Simplified, the high-level structure looks like:

<page> -> [list of blocks]
  <block> -> [list of blocks]
    a block is either:
      - stext
          <line> -> [list of lines] (all have same baseline)
            <font> -> [list of fonts] (horizontal spaces over a line)
              <char> -> [list of chars]
      - image
          # TODO document the image data from mutool

get_mutool_text_stext_xml

get_mutool_text_stext_xml($pdf_filename, $pdf_page_no)
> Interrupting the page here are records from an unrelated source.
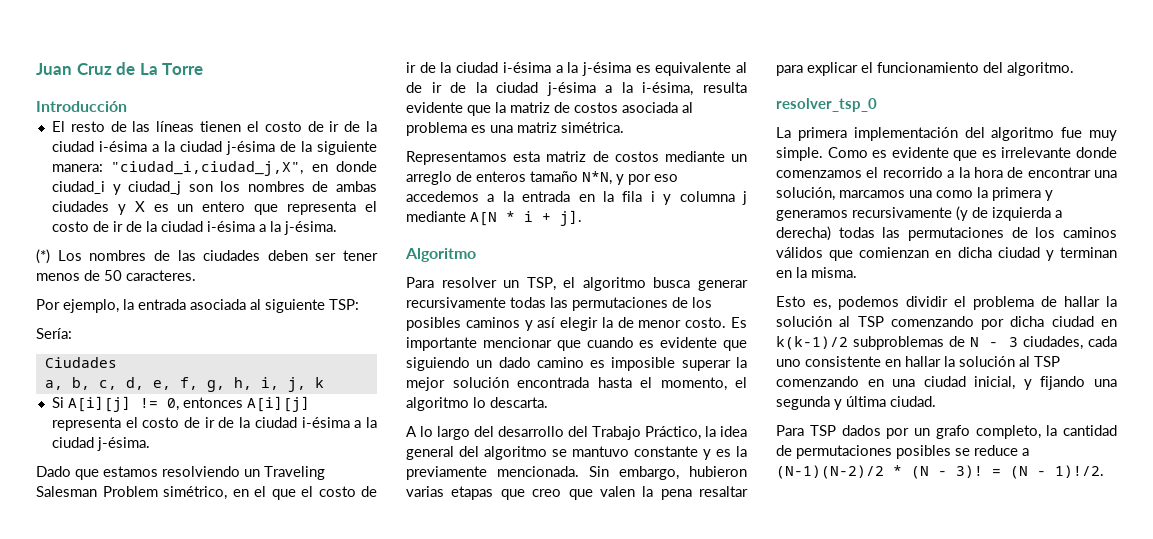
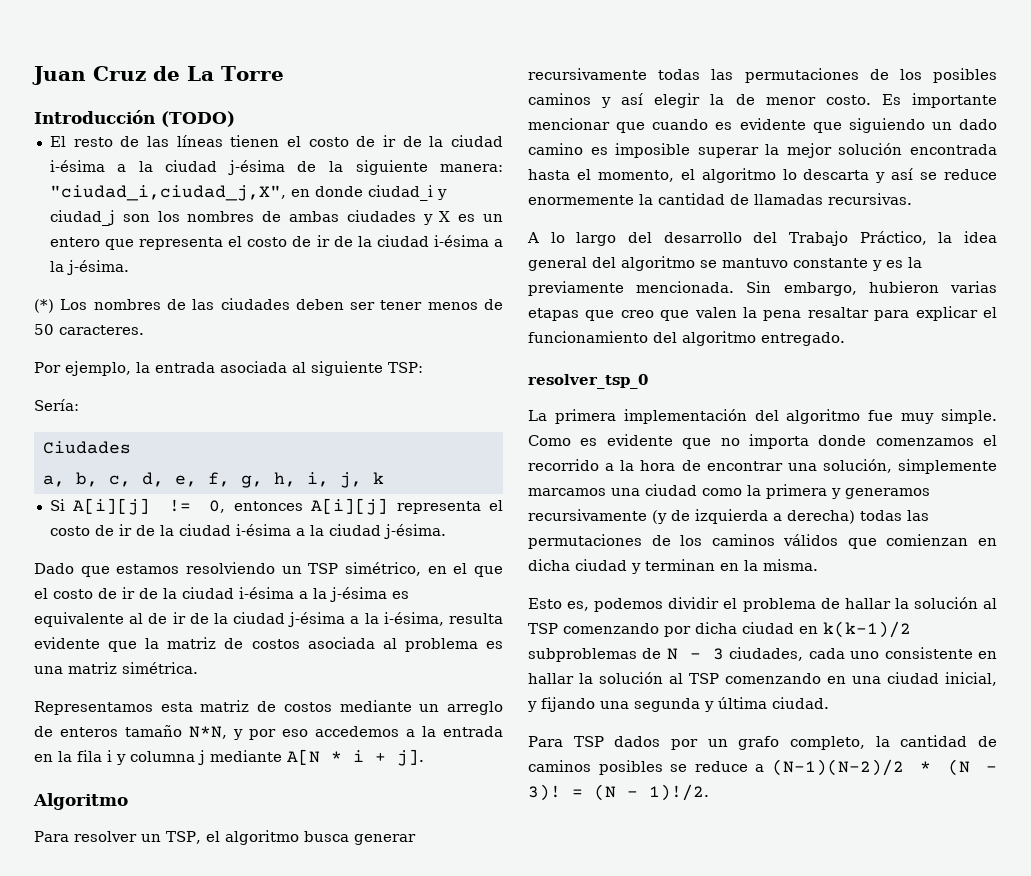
(127, 106) none -> [161,111,235,127] (TODO)
[264,466,325,480] [36,486,158,497] Traveling Salesman Problem -> [308,563,339,574] TSP
[490,397,548,408] descarta. -> [803,168,997,183] [528,193,912,205] descarta y así se reduce enormemente la cantidad de llamadas recursivas.
[1007,62,1074,76] algoritmo. -> [682,331,845,346] algoritmo entregado.
[981,147,1072,158] es irrelevante -> [720,434,809,449] no importa
(835, 194) none -> [898,459,997,474] simplemente
(932, 194) none -> [645,484,697,496] ciudad
[796,445,892,459] permutaciones -> [528,760,591,772] caminos

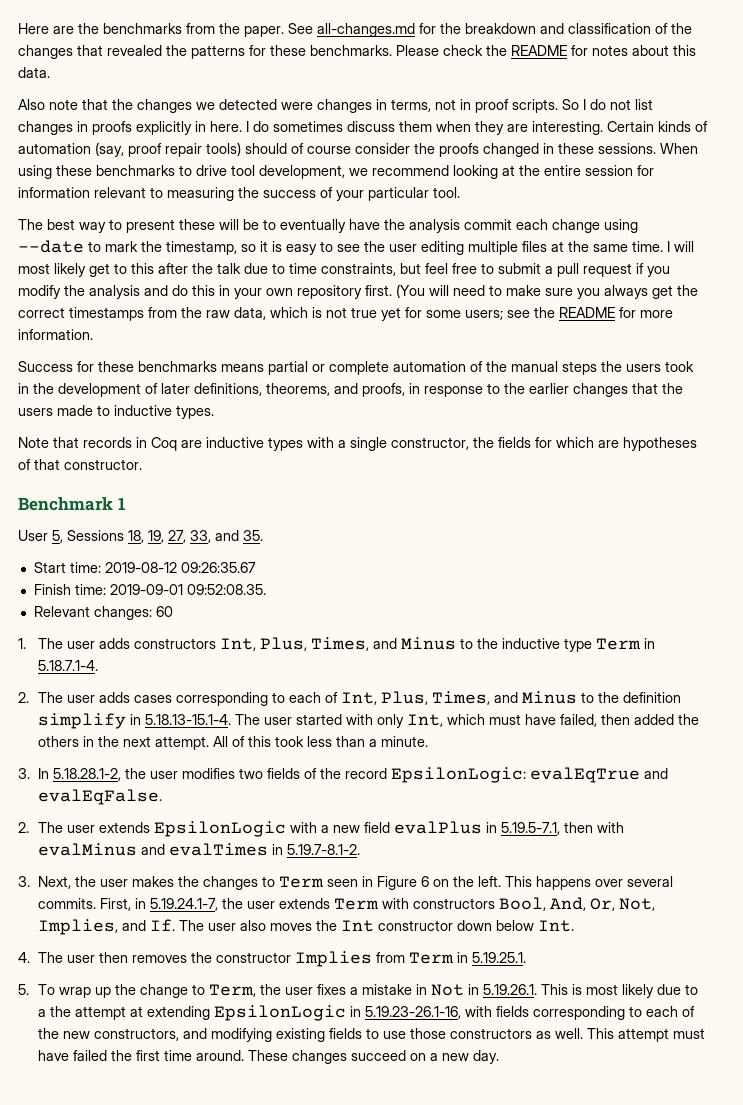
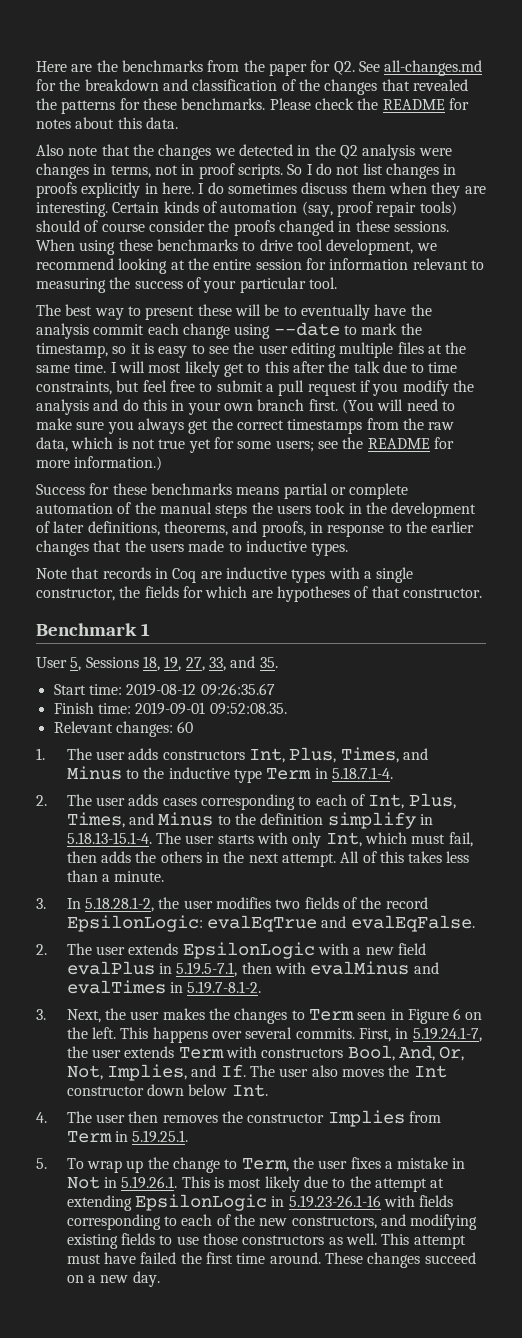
[244,26,284,37] paper. -> [268,60,355,76] paper for Q2.
(277, 104) none -> [297,144,416,160] in the Q2 analysis
[297,285,362,299] repository -> [257,399,305,411] branch
[18,329,93,340] information. -> [74,456,163,471] information.)
[296,714,343,725] started -> [217,834,254,844] starts
[525,714,675,727] have failed, then added -> [448,832,473,847] [66,851,131,863] fail, then adds
[275,736,305,747] took -> [408,851,443,863] takes
[38,1009,47,1017] a -> (346, 1183) none
[365,1006,462,1019] 5.19.23-26.1-16, -> [288,1195,381,1208] 5.19.23-26.1-16

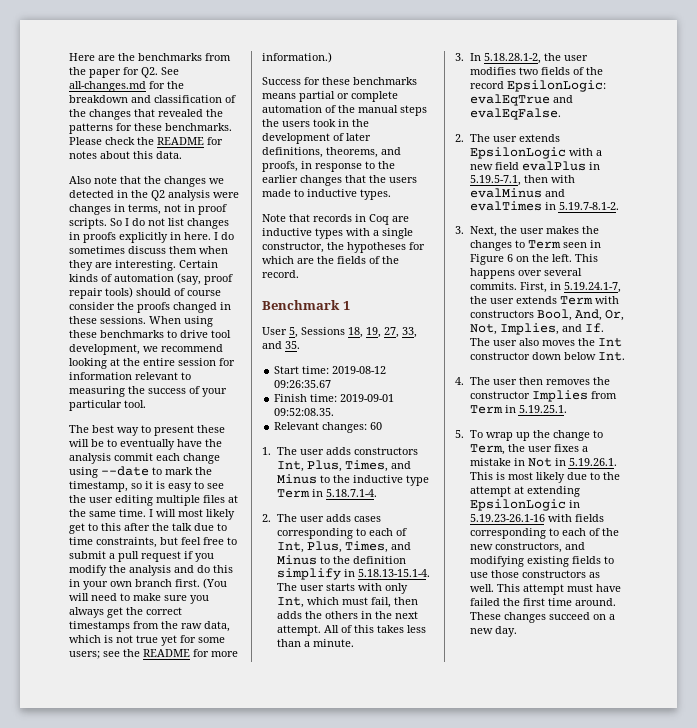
[144,586,179,598] fields -> [347,242,406,253] hypotheses
[276,586,482,602] hypotheses of that constructor. -> [317,256,399,264] [262,270,299,278] the fields of the record.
Returns a HashRef of the structured text from from page number $pdf_page_no of the PDF file $pdf_filename.

See the function get_mutool_text_stext_raw for details on the structure of this data.

get_mutool_page_info_raw

get_mutool_page_info_raw($pdf_filename)

Returns an XML string of the page bounding boxes of PDF file $pdf_filename.

The data is in the form:

<document>
  <page pagenum="1">
    <MediaBox l="0" b="0" r="531" t="666" />
    <CropBox l="0" b="0" r="531" t="666" />
    <Rotate v="0" />
  </page>
  <page pagenum="2">
    ...
  </page>
</document>

get_mutool_page_info_xml

get_mutool_page_info_xml($pdf_filename)

Returns a HashRef containing the page bounding boxes of PDF file $pdf_filename.

See function get_mutool_page_info_raw for information on the structure of the data.

get_mutool_outline_simple

fun get_mutool_outline_simple($pdf_filename)

Returns an array of the outline of the PDF file $pdf_filename as an ArrayRef[HashRef] which corresponds to the items attribute of Renard::Incunabula::Outline.

get_mutool_get_trailer_raw

fun get_mutool_get_trailer_raw($pdf_filename)

Returns the trailer of the PDF file $pdf_filename as a string.

get_mutool_get_object_raw

fun get_mutool_get_object_raw($pdf_filename, $object_id)

Returns the object given by the ID $object_id for PDF file $pdf_filename as a string.

get_mutool_get_info_object_parsed

fun get_mutool_get_info_object_parsed( $pdf_filename )

Returns the document information dictionary as a Renard::API::MuPDF::mutool::ObjectParser object.

See Table 10.2 on pg. 844 of the PDF Reference, version 1.7 to see the entries that usually used (e.g., Title, Author).

SEE ALSO

Repository information

AUTHOR

Project Renard

COPYRIGHT AND LICENSE

This software is copyright (c) 2017 by Project Renard.

This is free software; you can redistribute it and/or modify it under the same terms as the Perl 5 programming language system itself.